Confundir a própria latência com a liderança de uma corretora
A armadilha principal do tema, e ela é técnica. Os dados de praças diferentes chegam até você com atrasos diferentes: um fluxo é rápido, outro lento. Se você comparar pela hora em que os dados chegaram, vai inevitavelmente concluir que «se move primeiro» a corretora com a melhor conexão. Isso é uma afirmação sobre o seu canal, não sobre o mercado. O único jeito honesto é comparar pela marca de tempo que a própria corretora carimbou, e é exatamente por isso que guardamos as duas.
Para que isso serve na prática
Duas utilidades, ambas aplicadas. Primeira: se você opera numa praça que segue, o movimento do líder é fato consumado do qual você fica sabendo tarde; montar uma entrada em cima dele já é tarde. Segunda: uma divergência em relação ao líder é sinal para conferir se um fluxo quebrou. Se todas as praças se moveram e uma está parada, a questão não é o mercado e sim os dados daquela praça.
Como isso aparece nos nossos dados
Não calculamos a liderança como um número automático e dizemos isso com honestidade: uma medida dessas exige estatística cuidadosa por moeda, e um único número dizendo «o líder é a Binance» seria mentira para metade dos instrumentos.
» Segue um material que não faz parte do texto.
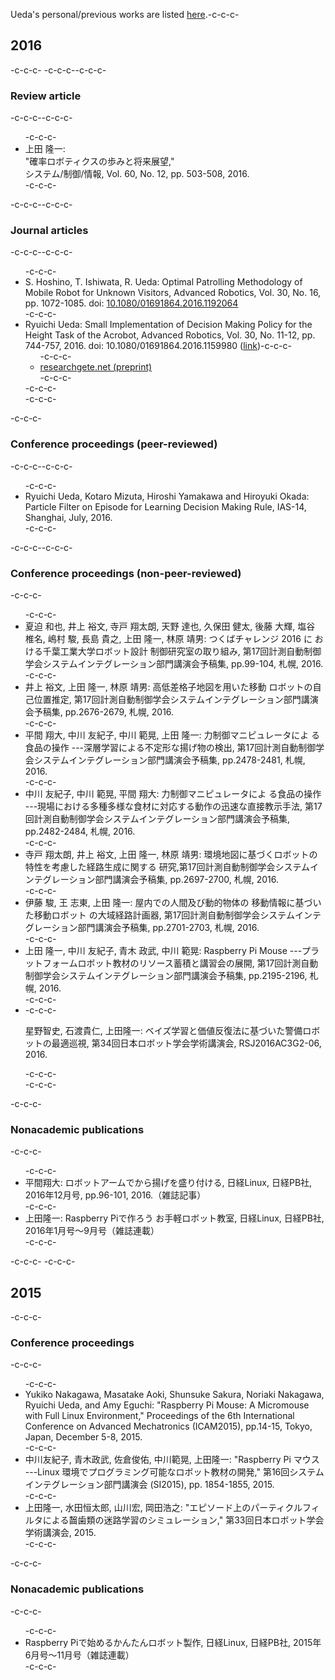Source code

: Ueda's personal/previous works are listed <a href="https://blog.ueda.asia/?page_id=6033" target="_blank">here</a>.-c-c-c-<h2>2016</h2>-c-c-c-&nbsp;-c-c-c--c-c-c-<h3>Review article</h3>-c-c-c--c-c-c-<ul>-c-c-c- <li>上田 隆一:<br />"確率ロボティクスの歩みと将来展望,"<br />システム/制御/情報, Vol. 60, No. 12, pp. 503-508, 2016.</li>-c-c-c-</ul>-c-c-c--c-c-c-<h3>Journal articles</h3>-c-c-c--c-c-c-<ul>-c-c-c- 	<li>S. Hoshino, T. Ishiwata, R. Ueda: Optimal Patrolling Methodology of Mobile Robot for Unknown Visitors, Advanced Robotics, Vol. 30, No. 16, pp. 1072-1085. doi: <a href="http://www.tandfonline.com/doi/abs/10.1080/01691864.2016.1192064" target="_blank">10.1080/01691864.2016.1192064</a></li>-c-c-c- 	<li>Ryuichi Ueda: Small Implementation of Decision Making Policy for the Height Task of the Acrobot, Advanced Robotics, Vol. 30, No. 11-12, pp. 744-757, 2016. doi: 10.1080/01691864.2016.1159980 (<a href="http://www.tandfonline.com/doi/abs/10.1080/01691864.2016.1159980" target="_blank">link</a>)-c-c-c-<ul>-c-c-c- 	<li><a href="https://www.researchgate.net/publication/296198818_Small_Implementation_of_Decision_Making_Policy_for_the_Height_Task_of_the_Acrobot" target="_blank">researchgete.net (preprint)</a></li>-c-c-c-</ul>-c-c-c-</li>-c-c-c-</ul>-c-c-c-<h3>Conference proceedings (peer-reviewed)</h3>-c-c-c--c-c-c-<ul>-c-c-c- 	<li>Ryuichi Ueda, Kotaro Mizuta, Hiroshi Yamakawa and Hiroyuki Okada: Particle Filter on Episode for Learning Decision Making Rule, IAS-14, Shanghai, July, 2016.</li>-c-c-c-</ul>-c-c-c--c-c-c-<h3>Conference proceedings (non-peer-reviewed)</h3>-c-c-c-<ul>-c-c-c- 	<li id="si2016">夏迫 和也, 井上 裕文, 寺戸 翔太朗, 天野 達也, 久保田 健太, 後藤 大輝, 塩谷 椎名, 嶋村 駿, 長島 貴之, 上田 隆一, 林原 靖男: つくばチャレンジ 2016 に おける千葉工業大学ロボット設計 制御研究室の取り組み, 第17回計測自動制御学会システムインテグレーション部門講演会予稿集, pp.99-104, 札幌, 2016.</li>-c-c-c- 	<li>井上 裕文, 上田 隆一, 林原 靖男: 高低差格子地図を用いた移動 ロボットの自己位置推定, 第17回計測自動制御学会システムインテグレーション部門講演会予稿集, pp.2676-2679, 札幌, 2016. </li>-c-c-c- 	<li>平間 翔大, 中川 友紀子, 中川 範晃, 上田 隆一: 力制御マニピュレータによ る食品の操作 ---深層学習による不定形な揚げ物の検出, 第17回計測自動制御学会システムインテグレーション部門講演会予稿集, pp.2478-2481, 札幌, 2016. </li>-c-c-c- 	<li>中川 友紀子, 中川 範晃, 平間 翔大: 力制御マニピュレータによ る食品の操作 ---現場における多種多様な食材に対応する動作の迅速な直接教示手法, 第17回計測自動制御学会システムインテグレーション部門講演会予稿集, pp.2482-2484, 札幌, 2016.</li>-c-c-c- 	<li>寺戸 翔太朗, 井上 裕文, 上田 隆一, 林原 靖男: 環境地図に基づくロボットの 特性を考慮した経路生成に関する 研究,第17回計測自動制御学会システムインテグレーション部門講演会予稿集, pp.2697-2700, 札幌, 2016. </li>-c-c-c- 	<li>伊藤 駿, 王 志東, 上田 隆一: 屋内での人間及び動的物体の 移動情報に基づいた移動ロボット の大域経路計画器, 第17回計測自動制御学会システムインテグレーション部門講演会予稿集, pp.2701-2703, 札幌, 2016. </li>-c-c-c- 	<li>上田 隆一, 中川 友紀子, 青木 政武, 中川 範晃: Raspberry Pi Mouse ---プラットフォームロボット教材のリソース蓄積と講習会の展開, 第17回計測自動制御学会システムインテグレーション部門講演会予稿集, pp.2195-2196, 札幌, 2016. </li>-c-c-c- 	<li>-c-c-c-<p class="p1">星野智史, 石渡貴仁, 上田隆一: ベイズ学習と価値反復法に基づいた警備ロボットの最適巡視, 第34回日本ロボット学会学術講演会, RSJ2016AC3G2-06, 2016.</p>-c-c-c-</li>-c-c-c-</ul>-c-c-c-<h3>Nonacademic publications</h3>-c-c-c-<ul>-c-c-c- 	<li>平間翔大: ロボットアームでから揚げを盛り付ける, 日経Linux, 日経PB社, 2016年12月号, pp.96-101, 2016.（雑誌記事）</li>-c-c-c- 	<li>上田隆一: Raspberry Piで作ろう お手軽ロボット教室, 日経Linux, 日経PB社, 2016年1月号〜9月号（雑誌連載）</li>-c-c-c-</ul>-c-c-c-&nbsp;-c-c-c-<h2>2015</h2>-c-c-c-<h3>Conference proceedings</h3>-c-c-c-<ul>-c-c-c- 	<li>Yukiko Nakagawa, Masatake Aoki, Shunsuke Sakura, Noriaki Nakagawa, Ryuichi Ueda, and Amy Eguchi: "Raspberry Pi Mouse: A Micromouse with Full Linux Environment," Proceedings of the 6th International Conference on Advanced Mechatronics (ICAM2015), pp.14-15, Tokyo, Japan, December 5-8, 2015.</li>-c-c-c- 	<li>中川友紀子, 青木政武, 佐倉俊佑, 中川範晃, 上田隆一: "Raspberry Pi マウス ---Linux 環境でプログラミング可能なロボット教材の開発," 第16回システムインテグレーション部門講演会 (SI2015), pp. 1854-1855, 2015.</li>-c-c-c- 	<li>上田隆一, 水田恒太郎, 山川宏, 岡田浩之: "エピソード上のパーティクルフィルタによる齧歯類の迷路学習のシミュレーション," 第33回日本ロボット学会学術講演会, 2015.</li>-c-c-c-</ul>-c-c-c-<h3>Nonacademic publications</h3>-c-c-c-<ul>-c-c-c- 	<li>Raspberry Piで始めるかんたんロボット製作, 日経Linux, 日経PB社, 2015年6月号〜11月号（雑誌連載）</li>-c-c-c-</ul>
Mas os dados para observar estão aí: os preços de todas as praças onde uma moeda é negociada chegam ao mesmo tempo e ficam lado a lado. Movimentos grandes numa moeda líquida aparecem em todas as praças simultaneamente; numa moeda pequena o quadro é outro: costuma haver uma corretora com volume real e várias que simplesmente repetem o preço dela com atraso.
O acordo entre praças pesa mais que um pico isolado
A razão prática para manter várias fontes: agressão simultânea em várias corretoras pesa mais que o mesmo volume numa só. Um pico numa única praça costuma ser a ordem grande de alguém caindo num livro fino. Um pico em quatro ao mesmo tempo fala da moeda, não da praça. As densidades se leem do mesmo jeito: um muro que está ao mesmo tempo em várias corretoras no mesmo nível significa mais que um solitário.
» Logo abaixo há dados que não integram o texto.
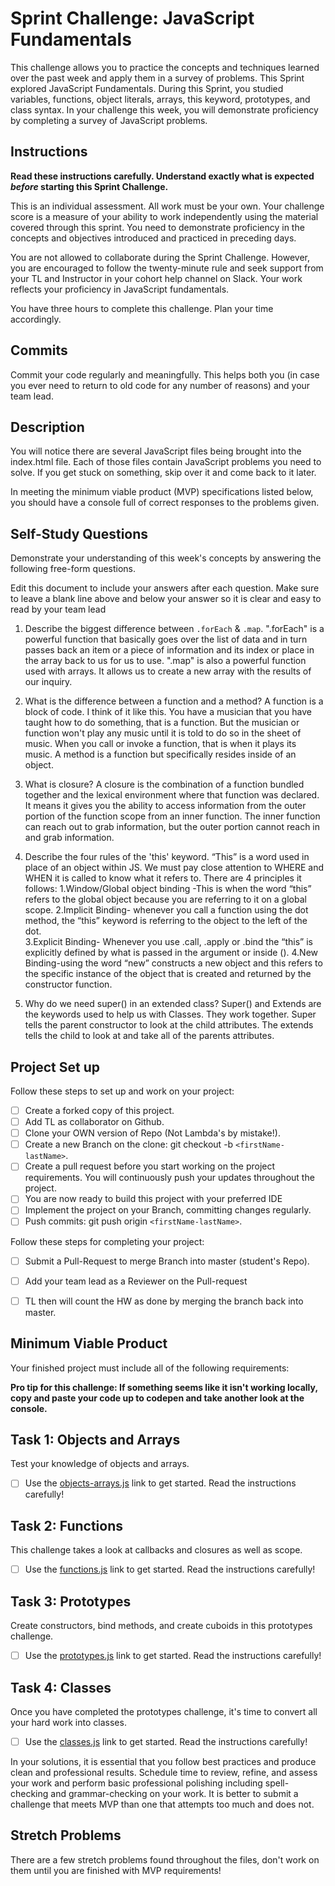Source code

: # Sprint Challenge: JavaScript Fundamentals

This challenge allows you to practice the concepts and techniques learned over the past week and apply them in a survey of problems. This Sprint explored JavaScript Fundamentals. During this Sprint, you studied variables, functions, object literals, arrays, this keyword, prototypes, and class syntax. In your challenge this week, you will demonstrate proficiency by completing a survey of JavaScript problems.

## Instructions

**Read these instructions carefully. Understand exactly what is expected _before_ starting this Sprint Challenge.**

This is an individual assessment. All work must be your own. Your challenge score is a measure of your ability to work independently using the material covered through this sprint. You need to demonstrate proficiency in the concepts and objectives introduced and practiced in preceding days.

You are not allowed to collaborate during the Sprint Challenge. However, you are encouraged to follow the twenty-minute rule and seek support from your TL and Instructor in your cohort help channel on Slack. Your work reflects your proficiency in JavaScript fundamentals.

You have three hours to complete this challenge. Plan your time accordingly.

## Commits

Commit your code regularly and meaningfully. This helps both you (in case you ever need to return to old code for any number of reasons) and your team lead.

## Description

You will notice there are several JavaScript files being brought into the index.html file.  Each of those files contain JavaScript problems you need to solve.  If you get stuck on something, skip over it and come back to it later.

In meeting the minimum viable product (MVP) specifications listed below, you should have a console full of correct responses to the problems given.

## Self-Study Questions

Demonstrate your understanding of this week's concepts by answering the following free-form questions.

Edit this document to include your answers after each question. Make sure to leave a blank line above and below your answer so it is clear and easy to read by your team lead

1. Describe the biggest difference between `.forEach` & `.map`. 
".forEach" is a powerful function that basically goes over the list of data and in turn passes back an item or a piece of information and its index or place in the array  back to us for us to use. 
".map" is also a powerful function used with arrays. It allows us to create a new array with the results of our inquiry.

2. What is the difference between a function and a method?
A function is a block of code. I think of it like this. You have a musician that you have taught how to do something, that is a function. But the musician or function won't play any music until it is told to do so in the sheet of music. When you call or invoke a function, that is when it plays its music.
A method is a function but specifically resides inside of an object. 

3. What is closure? 
A closure is the combination of a function bundled together and the lexical environment where that function was declared. It means it gives you the ability to access information from the outer portion of the function scope from an inner function. The inner function can reach out to grab information, but the outer portion cannot reach in and grab information.

4. Describe the four rules of the 'this' keyword.
“This” is a word used in place of an object within JS. We must pay close attention to WHERE and WHEN it is called to know what it refers to. There are 4 principles it follows:
1.Window/Global object binding -This is when the word “this” refers to the global object because you are referring to it on a global scope. 
2.Implicit Binding- whenever you call a function using the dot method, the “this” keyword is referring to the object to the left of the dot.  
3.Explicit Binding- Whenever you use .call, .apply or .bind the “this” is explicitly defined by what is passed in the argument or inside (). 
4.New Binding-using the word “new” constructs a new object and this refers to the specific instance of the object that is created and returned by the constructor function.


5. Why do we need super() in an extended class?
Super() and Extends are the keywords used to help us with Classes. They work together. Super tells the parent constructor to look at the child attributes. The extends tells the child to look at and take all of the parents attributes.

## Project Set up

Follow these steps to set up and work on your project:

- [ ] Create a forked copy of this project.
- [ ] Add TL as collaborator on Github.
- [ ] Clone your OWN version of Repo (Not Lambda's by mistake!).
- [ ] Create a new Branch on the clone: git checkout -b `<firstName-lastName>`.
- [ ] Create a pull request before you start working on the project requirements.  You will continuously push your updates throughout the project.
- [ ] You are now ready to build this project with your preferred IDE
- [ ] Implement the project on your Branch, committing changes regularly.
- [ ] Push commits: git push origin `<firstName-lastName>`.

Follow these steps for completing your project:

- [ ] Submit a Pull-Request to merge <firstName-lastName> Branch into master (student's  Repo).
- [ ] Add your team lead as a Reviewer on the Pull-request
- [ ] TL then will count the HW as done by  merging the branch back into master.


## Minimum Viable Product

Your finished project must include all of the following requirements:

**Pro tip for this challenge: If something seems like it isn't working locally, copy and paste your code up to codepen and take another look at the console.**

## Task 1: Objects and Arrays
Test your knowledge of objects and arrays. 
* [ ] Use the [objects-arrays.js](challenges/objects-arrays.js) link to get started.  Read the instructions carefully!

## Task 2: Functions
This challenge takes a look at callbacks and closures as well as scope. 
* [ ] Use the [functions.js](challenges/functions.js) link to get started. Read the instructions carefully!

## Task 3: Prototypes
Create constructors, bind methods, and create cuboids in this prototypes challenge.
* [ ] Use the [prototypes.js](challenges/prototypes.js) link to get started. Read the instructions carefully!

## Task 4: Classes
Once you have completed the prototypes challenge, it's time to convert all your hard work into classes.
* [ ] Use the [classes.js](challenges/classes.js) link to get started. Read the instructions carefully!

In your solutions, it is essential that you follow best practices and produce clean and professional results. Schedule time to review, refine, and assess your work and perform basic professional polishing including spell-checking and grammar-checking on your work. It is better to submit a challenge that meets MVP than one that attempts too much and does not.

## Stretch Problems

There are a few stretch problems found throughout the files, don't work on them until you are finished with MVP requirements!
Preços e volumes em todas as praças onde um instrumento é negociado, na página dele; o estado e a frescura de cada fonte, na seção sobre o serviço.
Estado das fontesPegar a ordem
Escolha uma moeda negociada em pelo menos quatro praças e espere um movimento perceptível. Anote em qual praça o preço saiu primeiro e quantos segundos antes das demais. Repita cinco vezes em horas diferentes. Você vai ou ver um líder estável ou se convencer de que ele muda, e as duas respostas são úteis.
Numa corretora a moeda subiu 4% em um minuto e nas outras cinco 0,2%. O que você confere primeiro?
O volume e o livro daquela praça: provavelmente alguém comeu um livro fino com uma ordem grande e o preço volta para os demais em um minuto. A segunda coisa a conferir é se os outros cinco fluxos estão vivos: se não atualizaram, o movimento pode ser real e os dados congelados. A diferença entre «uma corretora disparou» e «cinco corretoras ficaram para trás» se resolve pela frescura, não pelo preço.